Which has a few critical points. But one of the roots is necessarily a local maximum $$\mu<1$$. I am trying to provide a more tractable soluton to this value of $$\mu$$

As a matter of fact, if you could help give me some characterization of the critical points in general, that would be even also perfect!

This problem has a few different variables than my original post. But again, the original post tried to ease some of the notational burdensome. Any further help would be greatly greatly appreciated!

 

[Ackbach]

Hi there,

first of all thank you so much for your help. I really appreciate it!
In the original problem I tried to make the implicit function simpler by coupling a few variables (which eliminates the computational burden). I should have given you the full problem, perhaps. So here's how it originates. I am trying to find the $$\mu \in (0,1)$$ that locally maximizes $$W$$ (i.e., found by the first order condition). The function is as follows:
$$W(\mu)=\frac{\left( \left( C-\left( \lambda +1\right) \left( 1+\mu\right) \sqrt{\frac{d}{\mu }}\right) ^{2}+2\alpha p\gamma \sqrt{\frac{d}{\mu }}\left(
\left( 1+\mu \right) +\lambda \left( 1-\mu \right) \right) \right) }{\gamma }$$
where $$\gamma>0, d>0, \lambda \in (0,1), p\in (0,1),\alpha \in (0,1)$$
this would lead us to the foc:$$\frac{\lambda \left( 1+\mu \right) +\left( 1-\mu \right) }{\left( 1-\mu
\right) \left( 1+\lambda \right) }=\frac{C-\left( 1+\lambda \right) \left(
1+\mu \right) \sqrt{\frac{d}{\mu }}}{p\alpha \gamma }$$

Which has a few critical points. But one of the roots is necessarily a local maximum $$\mu<1$$. I am trying to provide a more tractable soluton to this value of $$\mu$$

As a matter of fact, if you could help give me some characterization of the critical points in general, that would be even also perfect!

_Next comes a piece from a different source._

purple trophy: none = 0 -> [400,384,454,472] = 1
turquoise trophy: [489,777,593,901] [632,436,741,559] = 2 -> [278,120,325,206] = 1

This problem has a few different variables than my original post. But again, the original post tried to ease some of the notational burdensome. Any further help would be greatly greatly appreciated!

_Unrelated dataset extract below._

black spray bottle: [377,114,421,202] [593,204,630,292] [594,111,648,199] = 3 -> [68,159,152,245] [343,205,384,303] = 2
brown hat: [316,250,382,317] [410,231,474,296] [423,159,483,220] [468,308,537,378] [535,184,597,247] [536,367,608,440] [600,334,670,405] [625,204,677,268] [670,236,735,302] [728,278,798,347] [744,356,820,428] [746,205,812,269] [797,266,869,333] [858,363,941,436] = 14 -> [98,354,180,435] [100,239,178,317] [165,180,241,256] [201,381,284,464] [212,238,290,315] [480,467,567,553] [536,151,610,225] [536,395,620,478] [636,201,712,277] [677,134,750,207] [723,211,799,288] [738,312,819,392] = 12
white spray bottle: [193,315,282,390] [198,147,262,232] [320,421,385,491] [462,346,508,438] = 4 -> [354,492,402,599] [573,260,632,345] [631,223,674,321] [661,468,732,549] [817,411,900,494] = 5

Thank you for this info, but I was thinking even more fundamental. What is $W$? What are all the other variables, including units if there are any? Why are you trying to maximize $W$? Does this problem come from a physical situation? If so, what is it?

 

[jcsm]

Than you for your reply!

This is a game theoretical game, in which the variables have no fundamental relationship (I have already included all of these relationships in W, where W is the social welfare).

I was mainly looking for some properties or nice characterizations of the explicit solution. However, I guess that this will not be possible.

Thanks anyhow!

 

[Ackbach]

You can try taking the second derivative of $W(\mu)$ to find out whether certain critical points that you find are local mins or local maxes. Second derivative positive at a critical point means you found a local min, and second derivative negative at a critical point means you found a local max. If the second derivative is zero at a critical point, then you must revert back to the First Derivative test.